Step 1: Mixing the glue mixture. I find straight craft glue too thick for spreading and sealing with a brush so I thin it with water. Glob a whole bunch into your mixing container and add water by small amounts until it's thin enough to spread with a brush. Vague, I know. It's better to start a little thicker and add water if you find it's just not spreading smoothly. I used the handle of an old brush to stir. You could use a pre-made decoupage medium like Mod Podge, but I find that thinned-out craft glue works just as well for paper and it's cheaper. I save the Mod Podge to use when I'm working with fabric (more on that later).
Step 2: Dry fit the paper. I take the time to make a dry fit of the paper inside the drawer itself. You could just start gluing, but I want to be sure I have enough paper to finish the job so I like to plan it out a bit.
With each piece of paper I place it in the location I think it will fit, then crease it along the edges that I need to trim and tear it. No scissors here, baby. Just tear and go. I use small pieces and large. They end up vertical and horizontal and I don't mind tearing in the middle of a column or graphic.
This is what the entire drawer looks like dry fit. Notice there is a little spot that isn't covered. That's ok. I'll get that as I'm gluing. 

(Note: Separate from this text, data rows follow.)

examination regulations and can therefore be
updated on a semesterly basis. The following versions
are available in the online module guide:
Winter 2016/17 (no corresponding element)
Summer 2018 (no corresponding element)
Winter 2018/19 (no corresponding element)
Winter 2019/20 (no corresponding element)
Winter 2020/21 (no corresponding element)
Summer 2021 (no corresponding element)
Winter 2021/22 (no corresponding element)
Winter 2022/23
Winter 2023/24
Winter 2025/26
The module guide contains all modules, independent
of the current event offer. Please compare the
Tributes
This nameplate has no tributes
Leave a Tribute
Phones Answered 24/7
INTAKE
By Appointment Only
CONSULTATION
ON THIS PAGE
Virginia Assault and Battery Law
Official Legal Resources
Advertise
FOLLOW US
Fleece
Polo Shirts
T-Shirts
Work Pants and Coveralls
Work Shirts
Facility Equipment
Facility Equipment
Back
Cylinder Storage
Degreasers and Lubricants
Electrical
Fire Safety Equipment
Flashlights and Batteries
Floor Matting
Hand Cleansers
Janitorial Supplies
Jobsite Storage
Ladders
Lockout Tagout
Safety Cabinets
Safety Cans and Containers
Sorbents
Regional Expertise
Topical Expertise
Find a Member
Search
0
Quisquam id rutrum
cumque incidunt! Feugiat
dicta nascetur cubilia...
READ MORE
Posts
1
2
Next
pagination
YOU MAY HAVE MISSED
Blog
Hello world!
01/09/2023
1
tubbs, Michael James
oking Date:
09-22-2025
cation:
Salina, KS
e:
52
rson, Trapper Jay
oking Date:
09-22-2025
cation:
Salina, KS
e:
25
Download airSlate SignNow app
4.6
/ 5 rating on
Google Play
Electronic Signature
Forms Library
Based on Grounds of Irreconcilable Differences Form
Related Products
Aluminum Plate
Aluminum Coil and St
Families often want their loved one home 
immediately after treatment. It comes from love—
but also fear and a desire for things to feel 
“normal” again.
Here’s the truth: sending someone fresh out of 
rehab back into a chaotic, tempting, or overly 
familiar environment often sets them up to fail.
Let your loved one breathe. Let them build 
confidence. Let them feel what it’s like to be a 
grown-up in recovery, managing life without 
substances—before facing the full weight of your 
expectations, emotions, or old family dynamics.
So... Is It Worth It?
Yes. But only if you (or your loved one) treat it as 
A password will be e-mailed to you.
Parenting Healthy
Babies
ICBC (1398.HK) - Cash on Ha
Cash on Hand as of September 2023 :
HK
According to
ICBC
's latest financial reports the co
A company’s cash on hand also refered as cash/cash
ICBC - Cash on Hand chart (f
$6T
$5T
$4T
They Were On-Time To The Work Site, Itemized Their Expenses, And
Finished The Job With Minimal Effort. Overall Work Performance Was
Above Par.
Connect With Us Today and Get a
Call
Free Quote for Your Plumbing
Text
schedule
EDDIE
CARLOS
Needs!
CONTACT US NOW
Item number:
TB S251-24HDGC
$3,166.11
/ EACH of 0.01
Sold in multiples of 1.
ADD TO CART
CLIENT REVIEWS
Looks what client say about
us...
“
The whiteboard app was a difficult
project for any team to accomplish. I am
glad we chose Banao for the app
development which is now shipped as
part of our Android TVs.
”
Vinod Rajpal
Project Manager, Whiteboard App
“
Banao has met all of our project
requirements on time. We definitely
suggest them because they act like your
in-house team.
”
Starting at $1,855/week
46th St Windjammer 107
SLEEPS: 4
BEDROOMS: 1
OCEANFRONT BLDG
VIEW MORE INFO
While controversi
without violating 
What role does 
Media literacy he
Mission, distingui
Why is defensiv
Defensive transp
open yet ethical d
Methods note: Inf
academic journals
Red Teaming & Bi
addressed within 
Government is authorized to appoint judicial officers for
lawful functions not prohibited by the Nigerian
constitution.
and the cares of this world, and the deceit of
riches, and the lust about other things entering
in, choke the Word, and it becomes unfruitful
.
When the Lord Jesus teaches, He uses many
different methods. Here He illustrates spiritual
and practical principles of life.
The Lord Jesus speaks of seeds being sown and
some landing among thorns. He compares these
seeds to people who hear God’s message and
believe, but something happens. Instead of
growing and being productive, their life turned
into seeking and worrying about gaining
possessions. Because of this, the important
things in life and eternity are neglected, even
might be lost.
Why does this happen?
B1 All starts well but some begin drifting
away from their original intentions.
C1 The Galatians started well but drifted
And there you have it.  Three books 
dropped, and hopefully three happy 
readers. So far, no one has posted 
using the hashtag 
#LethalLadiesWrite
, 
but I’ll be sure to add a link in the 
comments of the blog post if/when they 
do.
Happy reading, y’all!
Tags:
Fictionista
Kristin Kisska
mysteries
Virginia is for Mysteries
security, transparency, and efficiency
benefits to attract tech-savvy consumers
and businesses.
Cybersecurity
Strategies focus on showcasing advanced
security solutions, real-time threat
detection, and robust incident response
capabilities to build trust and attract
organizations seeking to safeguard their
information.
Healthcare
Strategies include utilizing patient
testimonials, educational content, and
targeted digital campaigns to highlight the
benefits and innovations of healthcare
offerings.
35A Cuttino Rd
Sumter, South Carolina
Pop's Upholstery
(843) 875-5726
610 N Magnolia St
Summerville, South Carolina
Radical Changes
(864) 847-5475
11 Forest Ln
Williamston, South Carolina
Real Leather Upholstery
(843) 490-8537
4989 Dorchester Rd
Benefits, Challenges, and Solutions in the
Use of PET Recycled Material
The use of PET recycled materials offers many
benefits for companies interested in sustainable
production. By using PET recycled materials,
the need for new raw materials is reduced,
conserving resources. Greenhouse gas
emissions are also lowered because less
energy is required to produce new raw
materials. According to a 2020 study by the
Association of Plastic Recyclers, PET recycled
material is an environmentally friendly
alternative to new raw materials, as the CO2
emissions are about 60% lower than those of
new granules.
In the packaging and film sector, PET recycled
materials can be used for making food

Step 3: Move the paper out and to the side to expose the base of the drawer. This doesn't need to be an exact representation of the dry fit, but enough to give you an idea of where things go.
Step 4: Coat the base of your drawer with the glue mixture. This is where you'll discover if the mixture is too thick or thin. Add additional glue or water to suit your taste. I do small sections at a time--maybe a quarter of the drawer.
Step 5: begin laying the paper. I like to start in a corner. You'll notice I got glue up on the sides of the drawer. This won't matter because I planned to cover the sides too. If you'll only be covering the base, you might be mindful of this. The glue could darken the sides after it dries and look messy.
Step 6: Smooth the paper. I use the brush to smooth my paper and make sure it is flat and has full contact with the entire base. When you do this you ensure that the overlapping edges of the next piece will be glued down. You are also adding a top coat.
Step 7: Choose your next piece of paper, place it and smooth it down with the brush. Repeat until the entire drawer is covered. For any little spots that may have been left uncovered, just tear a bit of paper and glue it in its spot. I don't generally have problems with bubbles or wrinkles when working with smaller pieces like I do. Large sheets can be trickier. If you get a bubble or wrinkle you can gently lift the piece and re-position it.
Final Step: brush a final coat of glue over everything. Be sure nothing was missed. If you desire, you can let it all dry and add a final coat. The final product, when completely dry, should be smooth and not tacky. You'll be able to give it a light wiping down with a damp cloth, if needed.
I don't always cover the sides of the drawer. It just depends on the drawer and if I like the look of it when I open it. This one needed the insides and outsides and back. 
Follow these instructions when lining with paper. I use a slightly different method when using fabric which I'll share another time.